[Collected data]
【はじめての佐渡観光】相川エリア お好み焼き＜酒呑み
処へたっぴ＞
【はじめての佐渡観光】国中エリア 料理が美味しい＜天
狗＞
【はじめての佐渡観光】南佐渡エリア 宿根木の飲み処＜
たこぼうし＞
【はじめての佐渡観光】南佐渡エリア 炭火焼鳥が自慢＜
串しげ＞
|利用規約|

What to work on.
Reproduce every line of the records above with no changes at all.

Solution for this exercise.
【はじめての佐渡観光】相川エリア お好み焼き＜酒呑み
処へたっぴ＞
【はじめての佐渡観光】国中エリア 料理が美味しい＜天
狗＞
【はじめての佐渡観光】南佐渡エリア 宿根木の飲み処＜
たこぼうし＞
【はじめての佐渡観光】南佐渡エリア 炭火焼鳥が自慢＜
串しげ＞
|利用規約|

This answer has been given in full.